YOUR TASK
Change every "PONANT" in the data below to "Ponant" and reproduce the text with nothing else altered. Leave out the pictures.

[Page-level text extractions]
-------------------------
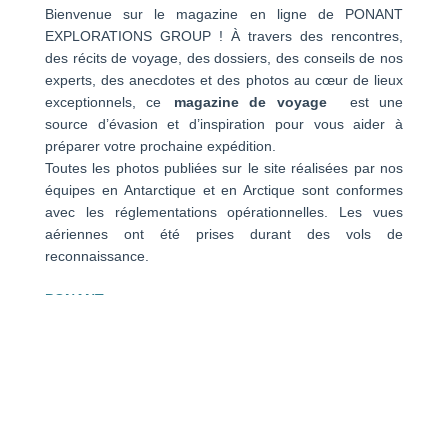
Bienvenue sur le magazine en ligne de PONANT
EXPLORATIONS GROUP ! À travers des rencontres,
des récits de voyage, des dossiers, des conseils de nos
experts, des anecdotes et des photos au cœur de lieux
exceptionnels, ce
magazine de voyage
est une
source d’évasion et d’inspiration pour vous aider à
préparer votre prochaine expédition.
Toutes les photos publiées sur le site réalisées par nos
équipes en Antarctique et en Arctique sont conformes
avec les réglementations opérationnelles. Les vues
aériennes ont été prises durant des vols de
reconnaissance.
PONANT
Qui sommes-nous ?
Navires
Vie à bord
Expéditions
Avis clients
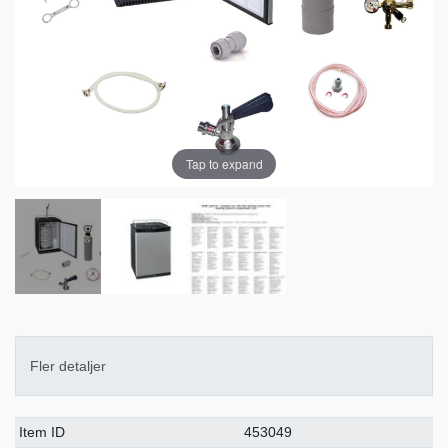
Tap to expand
Fler detaljer
Ceres::Template.singleItemTechnicalDataAttribute
Ceres::Template.singleItemTechnicalDataValue
Item ID
453049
-------------------------
FINAL ANSWER
Bienvenue sur le magazine en ligne de Ponant
EXPLORATIONS GROUP ! À travers des rencontres,
des récits de voyage, des dossiers, des conseils de nos
experts, des anecdotes et des photos au cœur de lieux
exceptionnels, ce
magazine de voyage
est une
source d’évasion et d’inspiration pour vous aider à
préparer votre prochaine expédition.
Toutes les photos publiées sur le site réalisées par nos
équipes en Antarctique et en Arctique sont conformes
avec les réglementations opérationnelles. Les vues
aériennes ont été prises durant des vols de
reconnaissance.
Ponant
Qui sommes-nous ?
Navires
Vie à bord
Expéditions
Avis clients
Tap to expand
Fler detaljer
Ceres::Template.singleItemTechnicalDataAttribute
Ceres::Template.singleItemTechnicalDataValue
Item ID
453049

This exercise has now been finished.